(Extracted records)
┌──

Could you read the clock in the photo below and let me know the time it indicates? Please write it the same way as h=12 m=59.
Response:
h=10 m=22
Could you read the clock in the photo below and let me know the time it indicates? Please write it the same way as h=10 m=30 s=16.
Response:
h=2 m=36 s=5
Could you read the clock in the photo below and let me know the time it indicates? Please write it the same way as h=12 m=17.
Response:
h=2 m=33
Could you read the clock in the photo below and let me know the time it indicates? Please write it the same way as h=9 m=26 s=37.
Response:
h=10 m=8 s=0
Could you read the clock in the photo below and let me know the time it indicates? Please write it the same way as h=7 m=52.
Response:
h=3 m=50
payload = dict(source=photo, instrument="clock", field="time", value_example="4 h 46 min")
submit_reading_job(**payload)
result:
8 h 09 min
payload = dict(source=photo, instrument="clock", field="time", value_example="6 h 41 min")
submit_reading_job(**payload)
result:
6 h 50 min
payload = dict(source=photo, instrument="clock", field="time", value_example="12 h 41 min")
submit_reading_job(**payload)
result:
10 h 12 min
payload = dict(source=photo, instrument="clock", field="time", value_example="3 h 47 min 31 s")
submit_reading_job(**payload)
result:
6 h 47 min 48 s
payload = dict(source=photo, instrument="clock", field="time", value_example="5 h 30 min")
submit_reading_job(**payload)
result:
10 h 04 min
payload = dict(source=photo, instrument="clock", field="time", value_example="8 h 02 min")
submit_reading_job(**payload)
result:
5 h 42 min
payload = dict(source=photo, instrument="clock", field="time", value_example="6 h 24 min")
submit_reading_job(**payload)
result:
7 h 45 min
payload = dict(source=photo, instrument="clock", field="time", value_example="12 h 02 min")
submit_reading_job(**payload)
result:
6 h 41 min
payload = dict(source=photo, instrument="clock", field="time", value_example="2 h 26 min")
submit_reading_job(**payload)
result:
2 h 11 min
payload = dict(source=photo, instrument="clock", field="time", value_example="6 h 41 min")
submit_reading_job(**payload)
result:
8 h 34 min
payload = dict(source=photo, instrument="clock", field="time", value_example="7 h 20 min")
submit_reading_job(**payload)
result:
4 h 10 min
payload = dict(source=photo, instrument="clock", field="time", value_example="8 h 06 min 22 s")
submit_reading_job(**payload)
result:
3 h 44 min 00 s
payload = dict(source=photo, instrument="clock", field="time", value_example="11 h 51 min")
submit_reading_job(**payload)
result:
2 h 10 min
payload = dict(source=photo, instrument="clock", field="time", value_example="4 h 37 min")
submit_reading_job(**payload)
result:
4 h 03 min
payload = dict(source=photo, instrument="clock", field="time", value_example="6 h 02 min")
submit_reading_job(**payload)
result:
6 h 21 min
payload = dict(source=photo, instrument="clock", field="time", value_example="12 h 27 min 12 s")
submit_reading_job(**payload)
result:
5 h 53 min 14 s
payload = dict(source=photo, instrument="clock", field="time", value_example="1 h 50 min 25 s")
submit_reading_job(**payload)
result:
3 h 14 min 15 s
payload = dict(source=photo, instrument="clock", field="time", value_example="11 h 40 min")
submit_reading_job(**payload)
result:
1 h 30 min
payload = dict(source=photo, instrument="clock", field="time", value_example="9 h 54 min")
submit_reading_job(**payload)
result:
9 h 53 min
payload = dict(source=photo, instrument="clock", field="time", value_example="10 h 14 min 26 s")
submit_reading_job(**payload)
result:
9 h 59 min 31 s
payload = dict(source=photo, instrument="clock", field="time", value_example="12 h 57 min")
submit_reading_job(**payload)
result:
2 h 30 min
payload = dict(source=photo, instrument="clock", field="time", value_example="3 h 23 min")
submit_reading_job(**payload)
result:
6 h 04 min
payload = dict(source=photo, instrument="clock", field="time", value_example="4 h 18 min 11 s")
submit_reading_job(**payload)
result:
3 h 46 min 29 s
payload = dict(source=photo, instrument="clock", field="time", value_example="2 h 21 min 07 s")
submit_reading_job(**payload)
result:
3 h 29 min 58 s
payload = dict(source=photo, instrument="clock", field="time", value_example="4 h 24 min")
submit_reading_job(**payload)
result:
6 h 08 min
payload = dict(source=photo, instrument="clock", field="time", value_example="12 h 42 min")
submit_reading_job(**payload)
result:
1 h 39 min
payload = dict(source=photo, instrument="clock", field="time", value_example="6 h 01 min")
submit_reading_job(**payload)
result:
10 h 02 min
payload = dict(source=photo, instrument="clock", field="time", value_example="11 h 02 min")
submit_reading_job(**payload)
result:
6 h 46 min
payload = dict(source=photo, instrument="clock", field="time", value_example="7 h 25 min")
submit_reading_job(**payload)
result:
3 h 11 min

└──

▸ **GOAL**:
From the entries above, gather every line that contains the word "write" and copy each one out. Case counts.

▸ **RESULT OF THIS EXERCISE**:
Could you read the clock in the photo below and let me know the time it indicates? Please write it the same way as h=12 m=59.
Could you read the clock in the photo below and let me know the time it indicates? Please write it the same way as h=10 m=30 s=16.
Could you read the clock in the photo below and let me know the time it indicates? Please write it the same way as h=12 m=17.
Could you read the clock in the photo below and let me know the time it indicates? Please write it the same way as h=9 m=26 s=37.
Could you read the clock in the photo below and let me know the time it indicates? Please write it the same way as h=7 m=52.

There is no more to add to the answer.